Sometimes the best way to explore Italy is to pretend that you're a spy, as in “I spy this” and “I spy that”. All kidding aside, we followed in the wake of 007 as he was seen in the movie Quantum of Solace. Remember the high-speed chase in the first few minutes of the film? That was shot at Lago di Garda, less than 80 miles east from the environs of Lago di Como/Lecco where I call home. Lake Garda is a massive fresh water oasis in the easternmost part of the Lombardy region, but it also partially belongs to the regions of Veneto and Trentino on the north and eastern shores. Dotted by old limonaie (lemon farms), lush olive groves, and gorgeous lakeside resorts, I knew that it would make the ideal setting for our weekend agenda.

**Raw data**:
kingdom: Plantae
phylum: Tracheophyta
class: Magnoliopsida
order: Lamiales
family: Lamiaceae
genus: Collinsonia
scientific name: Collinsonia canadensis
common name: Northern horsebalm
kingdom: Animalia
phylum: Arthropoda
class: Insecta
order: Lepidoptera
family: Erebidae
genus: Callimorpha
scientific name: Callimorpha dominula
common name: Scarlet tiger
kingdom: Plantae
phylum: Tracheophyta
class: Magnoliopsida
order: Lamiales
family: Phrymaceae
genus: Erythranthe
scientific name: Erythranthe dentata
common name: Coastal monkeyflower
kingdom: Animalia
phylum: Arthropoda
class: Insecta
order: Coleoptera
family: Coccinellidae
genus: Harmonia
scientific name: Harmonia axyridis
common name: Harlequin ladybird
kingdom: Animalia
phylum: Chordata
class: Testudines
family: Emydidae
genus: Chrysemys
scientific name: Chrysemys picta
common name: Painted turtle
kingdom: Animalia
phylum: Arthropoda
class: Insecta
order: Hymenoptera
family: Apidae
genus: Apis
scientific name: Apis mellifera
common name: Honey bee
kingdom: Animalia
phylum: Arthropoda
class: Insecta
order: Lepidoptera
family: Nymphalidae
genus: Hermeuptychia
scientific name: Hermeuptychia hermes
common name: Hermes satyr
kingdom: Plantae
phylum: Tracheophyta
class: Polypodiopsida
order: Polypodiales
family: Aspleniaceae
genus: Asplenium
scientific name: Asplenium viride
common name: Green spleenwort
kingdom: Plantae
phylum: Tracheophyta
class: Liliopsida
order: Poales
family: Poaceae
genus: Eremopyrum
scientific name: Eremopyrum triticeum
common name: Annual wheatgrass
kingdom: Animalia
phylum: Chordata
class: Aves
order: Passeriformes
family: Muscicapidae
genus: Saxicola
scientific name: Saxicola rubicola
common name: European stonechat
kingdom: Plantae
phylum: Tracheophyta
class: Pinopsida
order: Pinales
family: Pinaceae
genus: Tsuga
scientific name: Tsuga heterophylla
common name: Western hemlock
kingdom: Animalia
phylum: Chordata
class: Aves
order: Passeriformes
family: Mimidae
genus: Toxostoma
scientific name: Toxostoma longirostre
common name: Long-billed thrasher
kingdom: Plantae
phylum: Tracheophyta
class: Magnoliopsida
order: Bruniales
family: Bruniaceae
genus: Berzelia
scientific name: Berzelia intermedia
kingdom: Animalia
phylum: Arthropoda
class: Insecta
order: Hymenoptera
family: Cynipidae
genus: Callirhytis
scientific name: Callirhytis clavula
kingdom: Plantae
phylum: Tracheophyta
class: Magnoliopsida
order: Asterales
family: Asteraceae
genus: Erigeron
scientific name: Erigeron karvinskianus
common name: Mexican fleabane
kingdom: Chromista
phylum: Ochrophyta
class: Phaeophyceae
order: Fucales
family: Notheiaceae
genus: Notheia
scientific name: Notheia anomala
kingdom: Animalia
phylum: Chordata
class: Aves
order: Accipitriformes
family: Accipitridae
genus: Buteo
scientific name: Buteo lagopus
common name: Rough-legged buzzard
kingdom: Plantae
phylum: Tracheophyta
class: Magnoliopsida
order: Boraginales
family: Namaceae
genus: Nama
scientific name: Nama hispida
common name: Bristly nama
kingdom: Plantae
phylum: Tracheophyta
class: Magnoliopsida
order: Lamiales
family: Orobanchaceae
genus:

**To do**:
a - Reproduce the Lake Garda passage between "Sometimes the best" and "our weekend agenda.", inclusive.
b - According to the Lake Garda passage, besides Lombardy, which two regions does Lake Garda partially belong to?

**Answers to the exercises**:
a -
Sometimes the best way to explore Italy is to pretend that you're a spy, as in “I spy this” and “I spy that”. All kidding aside, we followed in the wake of 007 as he was seen in the movie Quantum of Solace. Remember the high-speed chase in the first few minutes of the film? That was shot at Lago di Garda, less than 80 miles east from the environs of Lago di Como/Lecco where I call home. Lake Garda is a massive fresh water oasis in the easternmost part of the Lombardy region, but it also partially belongs to the regions of Veneto and Trentino on the north and eastern shores. Dotted by old limonaie (lemon farms), lush olive groves, and gorgeous lakeside resorts, I knew that it would make the ideal setting for our weekend agenda.

b - Veneto and Trentino